CVS, dates, and versions

Edward Glowacki glowack2@msu.edu
Wed, 1 Aug 2001 11:12:21 -0400


Quoted from Ben Pfaff on Wed, Aug 01, 2001 at 11:01:33AM -0400:
> Edward Glowacki <glowack2@msu.edu> writes:
> 
> > OK, I have some documentation spread across several different files
> > something like this:
> > 
> > Header information (contained in file0)
> > #include file1
> > #include file2
> > #include file3
> > Footer info
> > 
> > I'm using CVS to keep track of changes, and I'd like the header
> > information to include the date when the document was last modified.
> > I've used $Date: $ in the header, except that only works when the
> > *header* file is modified, not when its children are.  I suppose
> > I could write a wrapper for "cvs ci" that modifies the header, (or
> > updates an #included file called "version" or something), but that
> > seems like the "wrong way" to do it... Any "smarter" ideas on how
> > I could do this "automatically"?
> 
> Use a makefile?  Something like this:
> 	version: file0 file1 file2 file3
> 		date > version
> Then you can just do `make; cvs ci' and version will be updated
> whenever file0 or any of its include files changes.
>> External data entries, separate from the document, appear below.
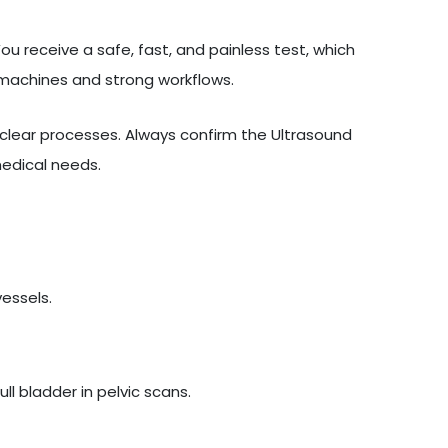
u receive a safe, fast, and painless test, which
 machines and strong workflows.
lear processes. Always confirm the Ultrasound
medical needs.
vessels.
l bladder in pelvic scans.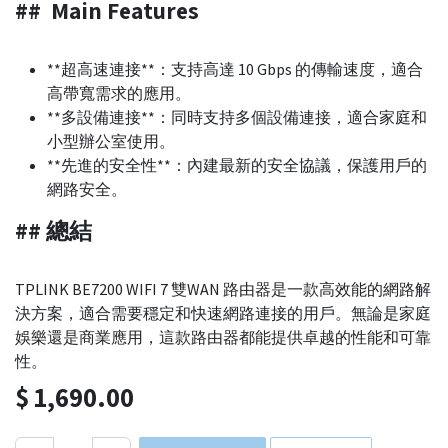
## Main Features
**超高速連接**：支持高達 10 Gbps 的傳輸速度，適合
高帶寬需求的應用。
**多設備連接**：同時支持多個設備連接，適合家庭和
小型辦公室使用。
**先進的安全性**：內建最新的安全協議，保護用戶的
網路安全。
## 總結
TPLINK BE7200 WIFI 7 雙WAN 路由器是一款高效能的網路解
決方案，適合需要穩定和快速網路連接的用戶。無論是家庭
娛樂還是商業應用，這款路由器都能提供卓越的性能和可靠
性。
$
1,690.00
Yeah, I probably should move to a makefile (using a script to
generate different forms of output right now).  Could add 
something like:

update:
    make version
    cvs ci
    make output # HTML, PS, etc.

Then I could take care of most everything with "make update".
*sigh* Guess it's about time to convert my script to a Makefile...

-- 
Edward Glowacki				glowack2@msu.edu
GLLUG Peon  				http://www.gllug.org
Imagination is the one weapon in the war against reality.